At SPRYFIT, users pay an entry fee to join the challenge and exercise not to lose their money. ( Loss Aversion) If the users meet their daily goal for a certain period, they receive their entry fee back plus extra cash coming from those who don’t meet the goal. Based on the past 6 months data, this increased the users’ success rate a lot. In addition, most of our users are joining the challenge continuously.

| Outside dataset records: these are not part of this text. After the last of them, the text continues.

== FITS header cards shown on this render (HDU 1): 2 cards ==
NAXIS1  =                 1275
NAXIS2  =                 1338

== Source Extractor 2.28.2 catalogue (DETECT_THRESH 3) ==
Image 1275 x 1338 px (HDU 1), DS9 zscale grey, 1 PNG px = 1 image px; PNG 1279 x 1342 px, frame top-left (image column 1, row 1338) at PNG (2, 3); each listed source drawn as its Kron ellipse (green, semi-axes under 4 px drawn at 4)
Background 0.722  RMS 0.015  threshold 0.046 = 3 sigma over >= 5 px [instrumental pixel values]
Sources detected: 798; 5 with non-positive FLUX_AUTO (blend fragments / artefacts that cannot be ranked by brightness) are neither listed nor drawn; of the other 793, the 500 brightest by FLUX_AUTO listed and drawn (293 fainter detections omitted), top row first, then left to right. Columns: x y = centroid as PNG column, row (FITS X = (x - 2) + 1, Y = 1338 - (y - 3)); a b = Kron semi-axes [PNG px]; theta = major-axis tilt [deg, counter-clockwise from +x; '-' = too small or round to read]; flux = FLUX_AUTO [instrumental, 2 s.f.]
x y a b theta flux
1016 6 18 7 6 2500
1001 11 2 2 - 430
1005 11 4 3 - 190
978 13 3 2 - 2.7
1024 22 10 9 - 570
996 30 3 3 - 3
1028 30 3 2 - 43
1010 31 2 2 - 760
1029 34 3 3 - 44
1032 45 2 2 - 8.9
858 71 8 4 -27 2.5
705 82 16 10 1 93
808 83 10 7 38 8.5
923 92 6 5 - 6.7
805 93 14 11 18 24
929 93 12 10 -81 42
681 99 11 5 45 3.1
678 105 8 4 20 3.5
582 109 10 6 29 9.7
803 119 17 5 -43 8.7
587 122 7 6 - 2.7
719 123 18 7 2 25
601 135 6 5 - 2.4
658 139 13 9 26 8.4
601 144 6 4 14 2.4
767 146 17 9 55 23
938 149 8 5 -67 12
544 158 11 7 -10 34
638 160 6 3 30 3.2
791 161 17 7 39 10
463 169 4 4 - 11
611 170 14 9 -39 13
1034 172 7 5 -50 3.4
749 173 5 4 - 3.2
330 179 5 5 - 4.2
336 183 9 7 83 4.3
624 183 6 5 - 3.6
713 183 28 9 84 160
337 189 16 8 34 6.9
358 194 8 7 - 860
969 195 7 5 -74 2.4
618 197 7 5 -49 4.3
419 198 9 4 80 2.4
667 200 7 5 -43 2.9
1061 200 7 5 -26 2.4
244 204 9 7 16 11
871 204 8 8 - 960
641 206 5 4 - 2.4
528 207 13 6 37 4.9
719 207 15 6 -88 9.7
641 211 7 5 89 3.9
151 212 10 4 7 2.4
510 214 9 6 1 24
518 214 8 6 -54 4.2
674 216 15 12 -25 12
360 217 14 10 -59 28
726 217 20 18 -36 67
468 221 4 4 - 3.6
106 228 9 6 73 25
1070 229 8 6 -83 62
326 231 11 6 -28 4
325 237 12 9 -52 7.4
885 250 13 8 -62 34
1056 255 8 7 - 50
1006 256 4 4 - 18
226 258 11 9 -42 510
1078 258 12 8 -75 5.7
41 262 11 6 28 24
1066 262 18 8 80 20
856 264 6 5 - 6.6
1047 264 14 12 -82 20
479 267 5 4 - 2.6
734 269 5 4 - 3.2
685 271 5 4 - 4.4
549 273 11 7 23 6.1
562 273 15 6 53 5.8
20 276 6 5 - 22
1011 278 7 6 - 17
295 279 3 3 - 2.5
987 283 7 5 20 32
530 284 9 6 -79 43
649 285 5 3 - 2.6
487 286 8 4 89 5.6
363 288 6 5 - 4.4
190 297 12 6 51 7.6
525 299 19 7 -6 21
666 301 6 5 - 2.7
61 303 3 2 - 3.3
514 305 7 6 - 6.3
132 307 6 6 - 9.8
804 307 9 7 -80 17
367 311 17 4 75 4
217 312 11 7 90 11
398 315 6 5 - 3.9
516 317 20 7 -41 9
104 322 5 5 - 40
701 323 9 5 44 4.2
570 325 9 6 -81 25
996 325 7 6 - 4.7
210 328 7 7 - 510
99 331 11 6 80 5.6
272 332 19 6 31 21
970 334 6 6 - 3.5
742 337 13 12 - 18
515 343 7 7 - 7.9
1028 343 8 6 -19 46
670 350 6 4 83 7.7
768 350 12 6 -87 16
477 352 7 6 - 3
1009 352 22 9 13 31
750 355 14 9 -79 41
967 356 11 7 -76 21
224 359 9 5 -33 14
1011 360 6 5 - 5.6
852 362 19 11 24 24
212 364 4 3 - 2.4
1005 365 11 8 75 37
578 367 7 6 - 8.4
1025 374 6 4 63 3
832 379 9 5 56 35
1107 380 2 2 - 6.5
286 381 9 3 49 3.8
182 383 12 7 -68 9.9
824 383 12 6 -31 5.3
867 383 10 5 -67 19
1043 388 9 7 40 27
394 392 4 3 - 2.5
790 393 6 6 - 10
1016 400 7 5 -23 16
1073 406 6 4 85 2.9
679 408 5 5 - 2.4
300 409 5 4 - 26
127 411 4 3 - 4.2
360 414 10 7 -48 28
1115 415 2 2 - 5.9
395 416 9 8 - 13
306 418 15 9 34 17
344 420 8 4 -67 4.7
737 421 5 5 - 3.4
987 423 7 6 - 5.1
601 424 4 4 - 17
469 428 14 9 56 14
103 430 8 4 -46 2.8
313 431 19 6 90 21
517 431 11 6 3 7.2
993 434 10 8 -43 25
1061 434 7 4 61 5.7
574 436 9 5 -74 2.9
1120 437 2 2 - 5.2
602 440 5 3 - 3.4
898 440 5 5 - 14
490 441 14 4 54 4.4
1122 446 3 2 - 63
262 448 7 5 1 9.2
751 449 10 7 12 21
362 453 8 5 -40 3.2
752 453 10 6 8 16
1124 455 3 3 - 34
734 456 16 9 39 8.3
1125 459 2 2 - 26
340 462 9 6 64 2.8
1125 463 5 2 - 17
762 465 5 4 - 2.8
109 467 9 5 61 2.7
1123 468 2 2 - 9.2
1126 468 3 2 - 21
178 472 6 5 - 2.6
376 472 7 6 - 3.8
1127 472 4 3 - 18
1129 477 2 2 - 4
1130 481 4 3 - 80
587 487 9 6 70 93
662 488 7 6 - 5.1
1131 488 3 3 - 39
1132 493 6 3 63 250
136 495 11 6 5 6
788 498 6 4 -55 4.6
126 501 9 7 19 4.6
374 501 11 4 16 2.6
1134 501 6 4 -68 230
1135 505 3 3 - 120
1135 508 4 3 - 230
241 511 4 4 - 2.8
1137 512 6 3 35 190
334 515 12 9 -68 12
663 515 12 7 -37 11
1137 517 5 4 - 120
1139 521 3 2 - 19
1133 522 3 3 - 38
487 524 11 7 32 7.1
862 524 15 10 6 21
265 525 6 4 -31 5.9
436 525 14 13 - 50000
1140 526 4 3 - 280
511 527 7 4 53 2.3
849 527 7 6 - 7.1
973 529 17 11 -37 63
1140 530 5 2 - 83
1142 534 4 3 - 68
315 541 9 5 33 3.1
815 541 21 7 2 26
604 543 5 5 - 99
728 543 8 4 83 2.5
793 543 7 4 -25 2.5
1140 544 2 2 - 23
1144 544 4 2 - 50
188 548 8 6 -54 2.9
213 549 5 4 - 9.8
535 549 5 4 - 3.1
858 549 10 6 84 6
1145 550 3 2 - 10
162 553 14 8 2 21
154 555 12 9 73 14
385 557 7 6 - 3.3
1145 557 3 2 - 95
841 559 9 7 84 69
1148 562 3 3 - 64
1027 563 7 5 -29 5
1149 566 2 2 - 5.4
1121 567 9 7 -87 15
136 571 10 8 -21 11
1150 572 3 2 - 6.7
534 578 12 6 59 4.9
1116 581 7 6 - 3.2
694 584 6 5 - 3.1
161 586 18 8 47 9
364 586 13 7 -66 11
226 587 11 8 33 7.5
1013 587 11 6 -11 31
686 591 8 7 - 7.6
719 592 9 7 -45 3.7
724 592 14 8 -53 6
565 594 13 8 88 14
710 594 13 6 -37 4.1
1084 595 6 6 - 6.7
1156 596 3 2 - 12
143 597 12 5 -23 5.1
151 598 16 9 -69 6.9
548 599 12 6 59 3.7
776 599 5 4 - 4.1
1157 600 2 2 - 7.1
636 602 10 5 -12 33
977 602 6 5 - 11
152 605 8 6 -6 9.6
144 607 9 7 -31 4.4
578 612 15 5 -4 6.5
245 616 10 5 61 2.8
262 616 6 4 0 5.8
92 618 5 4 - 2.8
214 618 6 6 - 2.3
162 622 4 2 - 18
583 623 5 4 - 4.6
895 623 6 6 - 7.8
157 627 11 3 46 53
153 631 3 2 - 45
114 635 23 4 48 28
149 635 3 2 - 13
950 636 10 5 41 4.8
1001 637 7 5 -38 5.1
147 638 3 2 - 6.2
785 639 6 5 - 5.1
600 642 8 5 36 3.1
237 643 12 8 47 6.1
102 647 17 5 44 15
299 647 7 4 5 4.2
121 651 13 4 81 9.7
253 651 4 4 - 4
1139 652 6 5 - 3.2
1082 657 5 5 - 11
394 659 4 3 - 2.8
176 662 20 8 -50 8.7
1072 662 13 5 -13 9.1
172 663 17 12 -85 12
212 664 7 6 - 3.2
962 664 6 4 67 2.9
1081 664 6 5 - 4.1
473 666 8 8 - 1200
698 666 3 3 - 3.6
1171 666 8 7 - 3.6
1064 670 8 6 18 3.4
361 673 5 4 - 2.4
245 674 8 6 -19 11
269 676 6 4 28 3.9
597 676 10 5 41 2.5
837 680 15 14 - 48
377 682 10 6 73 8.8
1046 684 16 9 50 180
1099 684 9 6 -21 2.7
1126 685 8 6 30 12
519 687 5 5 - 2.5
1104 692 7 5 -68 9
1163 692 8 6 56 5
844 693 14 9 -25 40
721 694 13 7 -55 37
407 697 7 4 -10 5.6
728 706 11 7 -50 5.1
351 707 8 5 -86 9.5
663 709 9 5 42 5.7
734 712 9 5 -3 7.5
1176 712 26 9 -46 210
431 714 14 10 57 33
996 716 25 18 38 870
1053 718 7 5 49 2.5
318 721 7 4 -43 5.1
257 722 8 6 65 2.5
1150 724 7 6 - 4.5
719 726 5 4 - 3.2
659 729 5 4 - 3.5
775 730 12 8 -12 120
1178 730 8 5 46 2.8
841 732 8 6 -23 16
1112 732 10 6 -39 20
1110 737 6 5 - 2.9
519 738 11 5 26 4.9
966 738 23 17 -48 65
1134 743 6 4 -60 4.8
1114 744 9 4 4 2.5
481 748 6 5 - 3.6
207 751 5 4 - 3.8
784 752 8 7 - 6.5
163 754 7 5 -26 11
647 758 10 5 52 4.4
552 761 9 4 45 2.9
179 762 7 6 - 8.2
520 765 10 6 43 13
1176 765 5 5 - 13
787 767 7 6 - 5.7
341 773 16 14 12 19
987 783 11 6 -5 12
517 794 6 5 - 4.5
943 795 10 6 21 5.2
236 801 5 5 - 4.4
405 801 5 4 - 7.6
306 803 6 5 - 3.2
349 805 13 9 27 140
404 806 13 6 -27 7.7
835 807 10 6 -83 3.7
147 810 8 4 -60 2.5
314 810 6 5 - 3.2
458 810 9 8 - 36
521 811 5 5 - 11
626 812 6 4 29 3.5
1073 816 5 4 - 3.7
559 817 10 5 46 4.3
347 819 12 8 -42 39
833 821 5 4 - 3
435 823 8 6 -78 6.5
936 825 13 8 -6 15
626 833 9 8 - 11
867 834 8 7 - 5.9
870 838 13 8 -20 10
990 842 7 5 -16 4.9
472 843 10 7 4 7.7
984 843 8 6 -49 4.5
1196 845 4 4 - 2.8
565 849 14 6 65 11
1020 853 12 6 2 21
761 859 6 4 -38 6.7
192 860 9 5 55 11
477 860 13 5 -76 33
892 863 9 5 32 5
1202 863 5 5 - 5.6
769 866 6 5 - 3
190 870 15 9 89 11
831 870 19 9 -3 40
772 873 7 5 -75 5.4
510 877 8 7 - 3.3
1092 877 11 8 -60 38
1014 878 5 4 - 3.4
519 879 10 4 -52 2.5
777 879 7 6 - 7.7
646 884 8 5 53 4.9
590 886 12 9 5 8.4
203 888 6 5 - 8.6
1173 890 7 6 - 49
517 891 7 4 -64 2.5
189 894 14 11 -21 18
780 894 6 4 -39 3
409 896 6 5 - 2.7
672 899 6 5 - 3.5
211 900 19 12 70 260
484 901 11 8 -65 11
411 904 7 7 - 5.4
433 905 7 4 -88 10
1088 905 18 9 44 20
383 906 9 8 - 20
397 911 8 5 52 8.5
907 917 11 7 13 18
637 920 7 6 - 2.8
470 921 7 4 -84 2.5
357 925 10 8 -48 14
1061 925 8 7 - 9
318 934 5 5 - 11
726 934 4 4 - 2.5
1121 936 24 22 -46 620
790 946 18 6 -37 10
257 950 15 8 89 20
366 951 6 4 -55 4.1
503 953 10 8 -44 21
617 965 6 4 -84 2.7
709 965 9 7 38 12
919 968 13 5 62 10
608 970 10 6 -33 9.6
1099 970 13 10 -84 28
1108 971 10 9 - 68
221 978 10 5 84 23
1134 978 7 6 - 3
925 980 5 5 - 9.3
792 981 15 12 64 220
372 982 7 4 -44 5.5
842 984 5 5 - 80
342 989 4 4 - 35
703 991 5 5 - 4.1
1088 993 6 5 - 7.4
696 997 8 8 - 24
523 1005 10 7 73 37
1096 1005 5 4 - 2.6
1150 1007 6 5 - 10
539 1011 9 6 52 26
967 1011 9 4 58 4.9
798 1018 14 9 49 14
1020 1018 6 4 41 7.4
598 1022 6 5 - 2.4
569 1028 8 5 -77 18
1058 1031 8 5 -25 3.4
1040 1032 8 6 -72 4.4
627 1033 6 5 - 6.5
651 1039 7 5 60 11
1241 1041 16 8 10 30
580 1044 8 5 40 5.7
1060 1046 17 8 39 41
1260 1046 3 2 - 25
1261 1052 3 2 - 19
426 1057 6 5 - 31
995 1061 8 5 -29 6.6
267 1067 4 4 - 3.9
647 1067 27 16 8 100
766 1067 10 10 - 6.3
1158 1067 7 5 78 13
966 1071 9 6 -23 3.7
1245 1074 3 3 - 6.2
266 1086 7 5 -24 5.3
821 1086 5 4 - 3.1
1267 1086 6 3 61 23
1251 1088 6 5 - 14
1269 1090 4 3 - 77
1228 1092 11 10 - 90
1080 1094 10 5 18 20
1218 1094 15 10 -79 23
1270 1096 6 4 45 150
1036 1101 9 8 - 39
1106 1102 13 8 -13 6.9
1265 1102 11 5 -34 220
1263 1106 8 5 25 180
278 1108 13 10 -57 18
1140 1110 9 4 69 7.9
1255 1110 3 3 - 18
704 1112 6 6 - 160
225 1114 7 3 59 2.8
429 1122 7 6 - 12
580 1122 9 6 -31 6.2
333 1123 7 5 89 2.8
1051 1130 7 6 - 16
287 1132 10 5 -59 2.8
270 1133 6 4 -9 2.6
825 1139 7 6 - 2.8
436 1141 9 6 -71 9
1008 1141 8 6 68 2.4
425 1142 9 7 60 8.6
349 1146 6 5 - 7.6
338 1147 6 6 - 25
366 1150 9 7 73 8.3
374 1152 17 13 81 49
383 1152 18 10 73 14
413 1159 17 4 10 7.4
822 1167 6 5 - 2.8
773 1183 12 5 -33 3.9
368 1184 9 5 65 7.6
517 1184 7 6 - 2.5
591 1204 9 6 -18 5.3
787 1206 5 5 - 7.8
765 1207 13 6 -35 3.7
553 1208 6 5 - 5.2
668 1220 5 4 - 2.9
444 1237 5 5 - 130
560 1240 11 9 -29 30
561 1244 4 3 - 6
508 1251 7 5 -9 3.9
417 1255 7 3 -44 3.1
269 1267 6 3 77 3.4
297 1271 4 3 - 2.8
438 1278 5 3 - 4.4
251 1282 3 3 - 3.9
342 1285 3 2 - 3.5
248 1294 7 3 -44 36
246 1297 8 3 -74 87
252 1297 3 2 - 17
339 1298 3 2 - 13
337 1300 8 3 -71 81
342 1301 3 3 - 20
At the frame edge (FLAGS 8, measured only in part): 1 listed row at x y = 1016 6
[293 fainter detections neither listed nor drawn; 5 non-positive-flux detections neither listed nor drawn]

We track our users’ data from their wearables devices and fitness apps.

Liz Feinauer
October 28, 2017

The idea behind fitness trackers is great. However, if they are going to be beneficial, the individual must have some self-motivation also. One thing that these fitness trackers need to work on in order to really help individuals to get fit is their accuracy of calories burned. In a recent study conducted by Standford, fitness activity trackers were far off from being accurate on measuring energy expenditure. The most accurate device was off by 27% on measuring energy expenditure. The least accurate device was off by 93%. Many individuals may be relying on these trackers to help them determine the amount of calories burned in order to determine how many calories they can consume for the rest of the day. If the devices are not accurate, it is just another way in which they may keep people from getting fit and may make them even less motivated to use them if incentives are not involved.

Dusheck, J. (2017). Fitness trackers accurately measure heart rate but not calories burned. Retrieved from

Anne Thompson
October 27, 2017

In a way, these results are not surprising–studies in psychology have shown that external rewards can actually decrease motivation for an activity that might otherwise be liked. (see Nisbett’s study with kindergarten kids and drawing.)

The trick is to increase intrinsic motivation, not extrinsic. Old fashioned behaviorism is not particularly effective and can be counterproductive.

I see no reason why trackers could not be combined with a program to increase intrinsic motivation for exercise. I think they work that way for me (a step counter that I can read easily and a fitbit zip.) I hope researchers will forget giving extrinsic rewards, and design research with some hope of succeeding long term!